START Records shown

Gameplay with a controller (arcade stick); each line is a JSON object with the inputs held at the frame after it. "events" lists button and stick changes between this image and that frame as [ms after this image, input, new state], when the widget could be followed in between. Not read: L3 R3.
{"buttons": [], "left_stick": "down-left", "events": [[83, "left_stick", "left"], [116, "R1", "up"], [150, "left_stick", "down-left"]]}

END Records shown
START Records shown

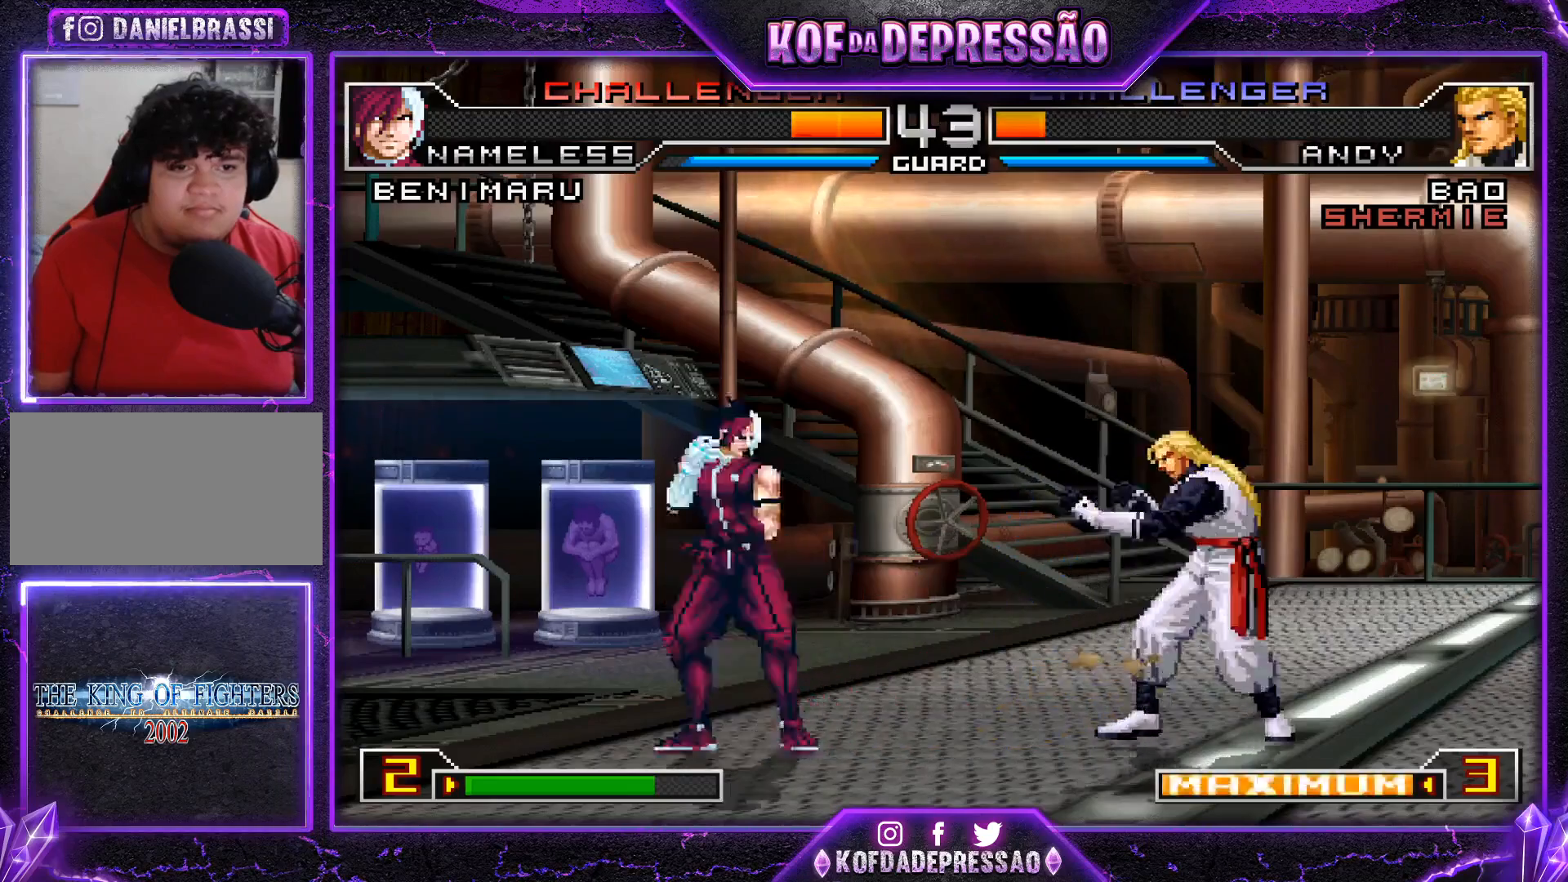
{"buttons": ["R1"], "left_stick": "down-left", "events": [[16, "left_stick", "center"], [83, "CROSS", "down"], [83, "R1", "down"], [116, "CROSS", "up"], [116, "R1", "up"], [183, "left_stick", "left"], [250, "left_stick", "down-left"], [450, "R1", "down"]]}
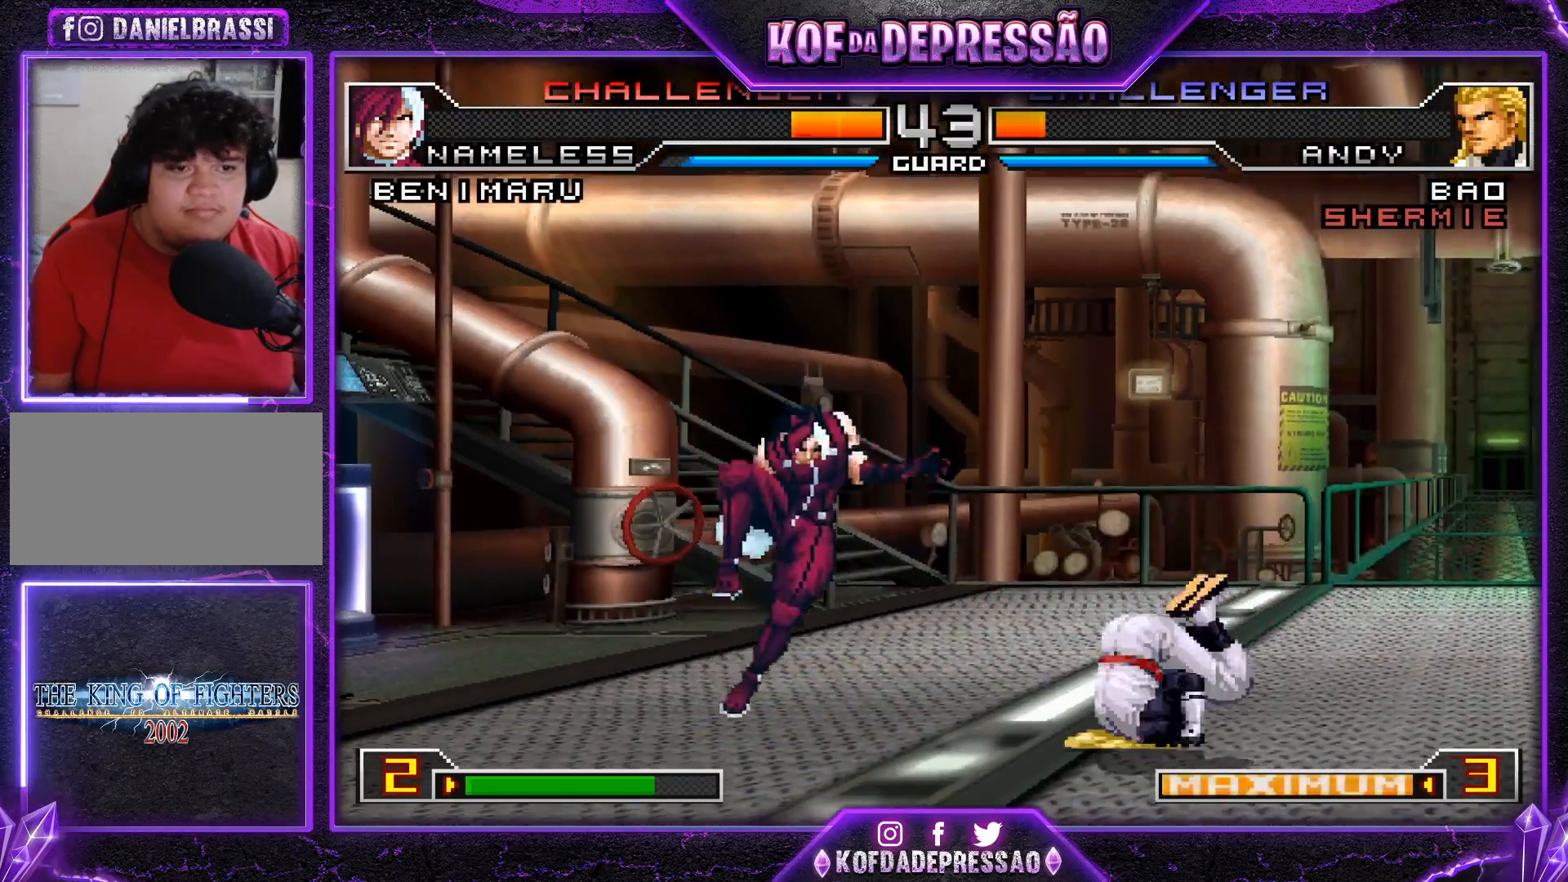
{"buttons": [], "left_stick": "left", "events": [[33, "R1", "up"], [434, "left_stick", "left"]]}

END Records shown

> [Assignment] Gather each line of the listing containing the word "buttons" and show it.

> [Response]
{"buttons": [], "left_stick": "down-left", "events": [[83, "left_stick", "left"], [116, "R1", "up"], [150, "left_stick", "down-left"]]}
{"buttons": ["R1"], "left_stick": "down-left", "events": [[16, "left_stick", "center"], [83, "CROSS", "down"], [83, "R1", "down"], [116, "CROSS", "up"], [116, "R1", "up"], [183, "left_stick", "left"], [250, "left_stick", "down-left"], [450, "R1", "down"]]}
{"buttons": [], "left_stick": "left", "events": [[33, "R1", "up"], [434, "left_stick", "left"]]}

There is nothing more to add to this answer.